For least favorite, I have to agree with you about Bolero. Maybe because it's overplayed, or maybe because it's just so repetitive...but it just doesn't appeal to me.


----------



## Art Rock (Nov 28, 2009)

My favourite is the song cycle Sheherazade (in orchestral version). Least favourite is the early Ouverture de feerie Sheherazade.

Excellent composer, there's very little that he composed that I don't like (I know it's not popular at TC, but I like the Bolero as well).


----------



## Heliogabo (Dec 29, 2014)

Elegance+Beauty=Ravel's music


----------



## Tchaikov6 (Mar 30, 2016)

Top 10 by Ravel (who's in my top 10 favorite composers):
In no particular order
1. Piano Concerto
2. Rapsodie Espagnole
3. La Valse
4. Tzigane
5. String Quartet
6. Sonatine
7. Le Tombeau de Couperin
8. Gaspard de la Nuit
9. Bolero (I agree that Bolero is very overrated, but I think it's a fun piece)
10. Daphnis and Chloe Suite No. 1

Least favorite: Piano Concerto for the Left Hand.


----------



## Chronochromie (May 17, 2014)

Tchaikov6 said:


> Top 10 by Ravel (who's in my top 10 favorite composers):
> In no particular order
> 1. Piano Concerto
> 2. Rapsodie Espagnole
> ...


No L'enfant et les sortileges? And why divide Daphnis in the Suites?


----------



## Tchaikov6 (Mar 30, 2016)

Chronochromie said:


> No L'enfant et les sortileges? And why divide Daphnis in the Suites?


I forgot about L'enfant et les sortileges! That would probably go in No. 7.

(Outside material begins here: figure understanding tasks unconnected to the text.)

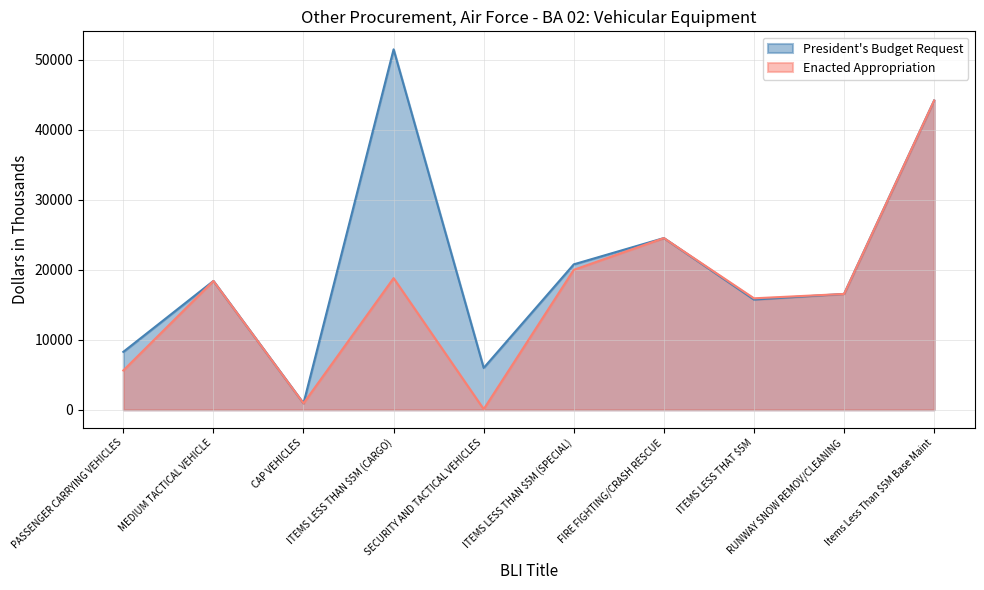

True or false: President's Budget Request and Enacted Appropriation intersect in this chart.

False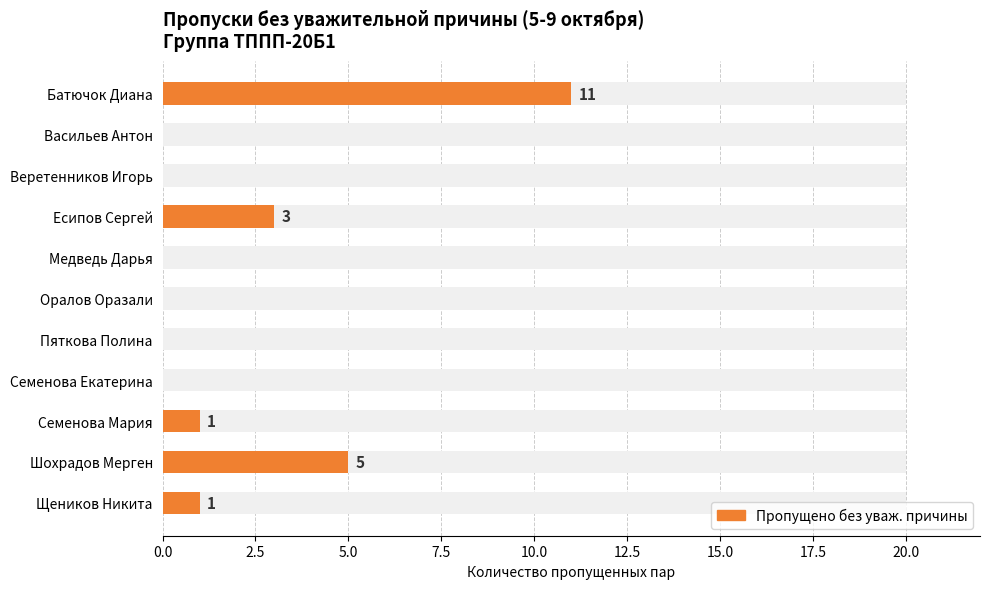

How many bars are there in total?

11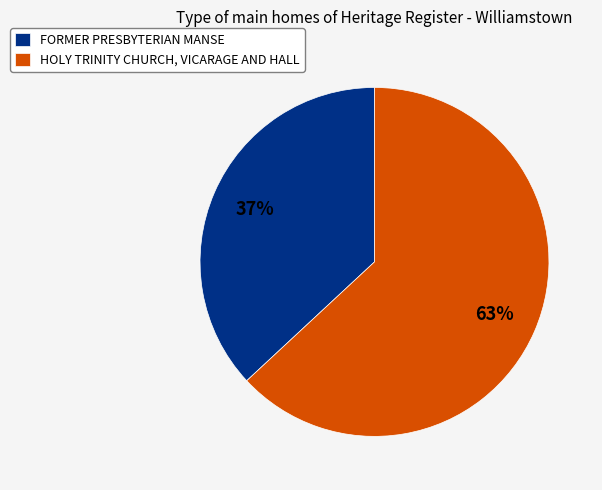

Is it true that HOLY TRINITY CHURCH, VICARAGE AND HALL is 63% of the pie?

True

And I don't really enjoy the second suite that much so if I put the whole thing in it probably wouldn't be on the list.


----------



## Manxfeeder (Oct 19, 2010)

Art Rock said:


> Excellent composer, there's very little that he composed that I don't like (I know it's not popular at TC, but I like the Bolero as well).


My sentiments exactly.


----------



## Pugg (Aug 8, 2014)

*Gaspard de la nuit* leads by a mile.


----------



## Badinerie (May 3, 2008)

L'enfant et les sortileges and Gaspard de la nuit...I wouldnt be the man I am without those works. The two compositions the led me into the twentieth century.


----------